Your result will be the set of lines with "delo", copied from the material below.

==========

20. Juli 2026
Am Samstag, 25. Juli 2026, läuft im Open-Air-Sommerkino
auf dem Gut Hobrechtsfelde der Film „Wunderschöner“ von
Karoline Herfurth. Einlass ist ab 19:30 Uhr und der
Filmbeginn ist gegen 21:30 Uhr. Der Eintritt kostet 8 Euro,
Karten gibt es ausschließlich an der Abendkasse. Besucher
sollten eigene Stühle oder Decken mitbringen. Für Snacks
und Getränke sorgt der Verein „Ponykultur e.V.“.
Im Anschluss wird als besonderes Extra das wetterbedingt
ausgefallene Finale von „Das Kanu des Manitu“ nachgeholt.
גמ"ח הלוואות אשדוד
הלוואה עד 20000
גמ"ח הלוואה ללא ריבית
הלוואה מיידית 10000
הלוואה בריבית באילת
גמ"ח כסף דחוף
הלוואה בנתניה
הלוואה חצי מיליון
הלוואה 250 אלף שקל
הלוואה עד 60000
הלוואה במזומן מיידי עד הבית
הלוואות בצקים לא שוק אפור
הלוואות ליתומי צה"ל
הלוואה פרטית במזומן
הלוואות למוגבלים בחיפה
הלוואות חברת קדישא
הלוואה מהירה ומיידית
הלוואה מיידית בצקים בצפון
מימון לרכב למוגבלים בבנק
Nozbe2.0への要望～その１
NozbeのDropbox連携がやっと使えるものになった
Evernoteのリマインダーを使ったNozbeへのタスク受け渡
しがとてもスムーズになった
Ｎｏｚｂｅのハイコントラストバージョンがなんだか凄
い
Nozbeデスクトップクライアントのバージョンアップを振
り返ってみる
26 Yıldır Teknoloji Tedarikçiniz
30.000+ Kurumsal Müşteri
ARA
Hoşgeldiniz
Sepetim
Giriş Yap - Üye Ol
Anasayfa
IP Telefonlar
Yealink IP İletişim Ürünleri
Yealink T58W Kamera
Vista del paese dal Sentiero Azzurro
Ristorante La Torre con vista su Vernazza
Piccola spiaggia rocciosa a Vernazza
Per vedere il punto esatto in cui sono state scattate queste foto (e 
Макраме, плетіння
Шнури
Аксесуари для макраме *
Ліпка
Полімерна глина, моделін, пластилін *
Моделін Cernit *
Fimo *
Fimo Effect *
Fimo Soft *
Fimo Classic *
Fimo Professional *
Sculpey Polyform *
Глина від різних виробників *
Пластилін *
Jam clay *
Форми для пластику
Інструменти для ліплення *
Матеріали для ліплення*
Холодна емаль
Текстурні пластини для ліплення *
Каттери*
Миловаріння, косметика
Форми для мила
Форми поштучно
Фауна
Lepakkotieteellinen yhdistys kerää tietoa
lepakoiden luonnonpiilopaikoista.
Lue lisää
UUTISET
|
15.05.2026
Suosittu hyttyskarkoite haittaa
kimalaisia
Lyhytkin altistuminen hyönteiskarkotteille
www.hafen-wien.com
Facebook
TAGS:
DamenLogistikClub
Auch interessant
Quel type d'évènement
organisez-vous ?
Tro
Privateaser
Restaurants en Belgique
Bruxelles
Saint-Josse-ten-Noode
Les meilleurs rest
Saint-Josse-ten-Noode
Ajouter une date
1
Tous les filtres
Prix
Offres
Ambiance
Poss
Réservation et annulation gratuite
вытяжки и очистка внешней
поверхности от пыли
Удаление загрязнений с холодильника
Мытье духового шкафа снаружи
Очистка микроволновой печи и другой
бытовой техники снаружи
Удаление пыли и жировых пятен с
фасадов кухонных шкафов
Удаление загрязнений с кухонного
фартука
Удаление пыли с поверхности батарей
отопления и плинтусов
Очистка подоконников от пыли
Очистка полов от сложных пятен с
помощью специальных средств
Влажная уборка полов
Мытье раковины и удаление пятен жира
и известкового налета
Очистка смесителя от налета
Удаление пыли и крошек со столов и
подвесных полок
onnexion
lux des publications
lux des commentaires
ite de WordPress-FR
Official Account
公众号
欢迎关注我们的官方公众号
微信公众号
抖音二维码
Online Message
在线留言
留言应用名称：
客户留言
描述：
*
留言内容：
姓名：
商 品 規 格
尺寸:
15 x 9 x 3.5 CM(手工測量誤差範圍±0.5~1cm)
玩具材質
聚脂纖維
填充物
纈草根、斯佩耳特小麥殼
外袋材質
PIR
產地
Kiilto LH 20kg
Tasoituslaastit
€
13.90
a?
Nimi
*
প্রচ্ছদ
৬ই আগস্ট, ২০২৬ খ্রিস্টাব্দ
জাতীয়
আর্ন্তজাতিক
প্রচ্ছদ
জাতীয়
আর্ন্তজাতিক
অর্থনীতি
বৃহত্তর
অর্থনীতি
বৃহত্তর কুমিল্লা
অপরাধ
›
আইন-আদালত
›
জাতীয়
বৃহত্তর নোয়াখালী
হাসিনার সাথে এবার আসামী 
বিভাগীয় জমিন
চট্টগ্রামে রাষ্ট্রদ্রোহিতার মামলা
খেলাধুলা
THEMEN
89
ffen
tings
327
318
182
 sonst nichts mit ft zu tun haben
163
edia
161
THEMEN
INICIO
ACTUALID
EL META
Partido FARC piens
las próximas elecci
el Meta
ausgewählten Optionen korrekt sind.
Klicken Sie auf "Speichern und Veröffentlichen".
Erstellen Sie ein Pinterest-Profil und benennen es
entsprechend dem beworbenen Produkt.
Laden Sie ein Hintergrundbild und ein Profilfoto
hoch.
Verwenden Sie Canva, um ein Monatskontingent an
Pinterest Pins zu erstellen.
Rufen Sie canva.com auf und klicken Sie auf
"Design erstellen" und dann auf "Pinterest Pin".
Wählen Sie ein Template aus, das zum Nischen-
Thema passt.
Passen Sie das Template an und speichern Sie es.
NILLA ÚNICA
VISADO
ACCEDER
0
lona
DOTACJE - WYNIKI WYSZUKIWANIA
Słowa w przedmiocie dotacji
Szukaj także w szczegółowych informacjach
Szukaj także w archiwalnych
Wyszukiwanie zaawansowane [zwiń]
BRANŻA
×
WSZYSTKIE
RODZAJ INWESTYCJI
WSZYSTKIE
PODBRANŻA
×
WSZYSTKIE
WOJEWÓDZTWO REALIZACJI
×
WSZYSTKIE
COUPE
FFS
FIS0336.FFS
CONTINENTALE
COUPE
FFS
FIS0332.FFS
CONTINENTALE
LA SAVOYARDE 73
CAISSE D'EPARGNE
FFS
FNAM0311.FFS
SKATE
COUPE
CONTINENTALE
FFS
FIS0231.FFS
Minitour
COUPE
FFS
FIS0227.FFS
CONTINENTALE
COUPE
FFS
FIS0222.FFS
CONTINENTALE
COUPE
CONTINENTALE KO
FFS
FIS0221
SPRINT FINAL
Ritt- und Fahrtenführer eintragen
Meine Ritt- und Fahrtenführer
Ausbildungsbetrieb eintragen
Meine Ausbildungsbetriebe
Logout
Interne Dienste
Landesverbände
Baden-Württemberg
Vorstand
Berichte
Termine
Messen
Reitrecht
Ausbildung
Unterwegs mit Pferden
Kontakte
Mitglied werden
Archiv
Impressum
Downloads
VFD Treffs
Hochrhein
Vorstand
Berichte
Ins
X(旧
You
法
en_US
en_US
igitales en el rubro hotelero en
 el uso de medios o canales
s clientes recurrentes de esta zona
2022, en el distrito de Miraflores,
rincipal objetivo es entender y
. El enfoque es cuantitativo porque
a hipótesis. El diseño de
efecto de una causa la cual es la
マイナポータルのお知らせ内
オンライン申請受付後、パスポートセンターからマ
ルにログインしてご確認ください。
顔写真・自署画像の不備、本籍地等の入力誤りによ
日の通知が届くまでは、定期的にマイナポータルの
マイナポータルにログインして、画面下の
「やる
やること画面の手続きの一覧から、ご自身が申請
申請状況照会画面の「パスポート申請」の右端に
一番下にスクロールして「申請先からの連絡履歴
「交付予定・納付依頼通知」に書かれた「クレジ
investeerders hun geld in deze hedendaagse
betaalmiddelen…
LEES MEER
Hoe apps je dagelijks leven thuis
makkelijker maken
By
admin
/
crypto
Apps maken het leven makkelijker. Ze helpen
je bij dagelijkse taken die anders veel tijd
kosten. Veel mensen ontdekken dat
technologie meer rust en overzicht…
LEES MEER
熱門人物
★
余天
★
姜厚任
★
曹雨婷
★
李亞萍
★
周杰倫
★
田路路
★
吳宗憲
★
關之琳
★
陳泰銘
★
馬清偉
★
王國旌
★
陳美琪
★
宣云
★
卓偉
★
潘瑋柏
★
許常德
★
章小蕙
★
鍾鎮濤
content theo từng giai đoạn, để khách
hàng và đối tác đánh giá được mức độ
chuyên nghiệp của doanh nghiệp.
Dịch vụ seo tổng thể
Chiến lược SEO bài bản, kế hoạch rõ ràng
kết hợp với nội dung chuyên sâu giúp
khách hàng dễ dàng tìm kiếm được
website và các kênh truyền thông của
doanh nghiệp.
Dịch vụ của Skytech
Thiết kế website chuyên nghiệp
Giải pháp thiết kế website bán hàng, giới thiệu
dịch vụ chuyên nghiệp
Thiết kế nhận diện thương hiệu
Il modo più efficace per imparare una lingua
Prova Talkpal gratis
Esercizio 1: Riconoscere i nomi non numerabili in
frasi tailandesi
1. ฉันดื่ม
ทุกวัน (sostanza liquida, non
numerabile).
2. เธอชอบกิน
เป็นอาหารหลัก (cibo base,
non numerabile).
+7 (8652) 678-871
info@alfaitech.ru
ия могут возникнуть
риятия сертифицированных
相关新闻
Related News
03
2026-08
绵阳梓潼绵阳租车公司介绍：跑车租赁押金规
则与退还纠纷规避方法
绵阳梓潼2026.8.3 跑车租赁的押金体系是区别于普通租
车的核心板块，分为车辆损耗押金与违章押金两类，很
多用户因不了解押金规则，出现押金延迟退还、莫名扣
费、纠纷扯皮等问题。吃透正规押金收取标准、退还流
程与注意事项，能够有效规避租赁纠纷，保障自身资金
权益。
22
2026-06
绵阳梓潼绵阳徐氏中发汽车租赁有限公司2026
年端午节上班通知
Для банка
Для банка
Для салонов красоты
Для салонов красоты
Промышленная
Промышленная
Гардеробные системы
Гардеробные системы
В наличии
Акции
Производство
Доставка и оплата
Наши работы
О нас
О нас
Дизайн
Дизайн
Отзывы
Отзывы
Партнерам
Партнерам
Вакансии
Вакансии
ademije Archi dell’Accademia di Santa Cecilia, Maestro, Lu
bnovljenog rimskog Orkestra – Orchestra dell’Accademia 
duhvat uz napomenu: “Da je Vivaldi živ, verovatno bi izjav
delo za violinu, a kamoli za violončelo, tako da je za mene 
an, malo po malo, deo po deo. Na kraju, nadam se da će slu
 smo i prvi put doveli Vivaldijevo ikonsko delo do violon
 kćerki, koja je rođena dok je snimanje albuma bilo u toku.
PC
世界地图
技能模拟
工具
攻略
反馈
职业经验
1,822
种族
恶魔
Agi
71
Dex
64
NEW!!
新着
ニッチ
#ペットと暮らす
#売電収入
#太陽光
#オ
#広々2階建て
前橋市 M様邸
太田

==========

*ANSWER AREA*.
delo za violinu, a kamoli za violončelo, tako da je za mene 
 smo i prvi put doveli Vivaldijevo ikonsko delo do violon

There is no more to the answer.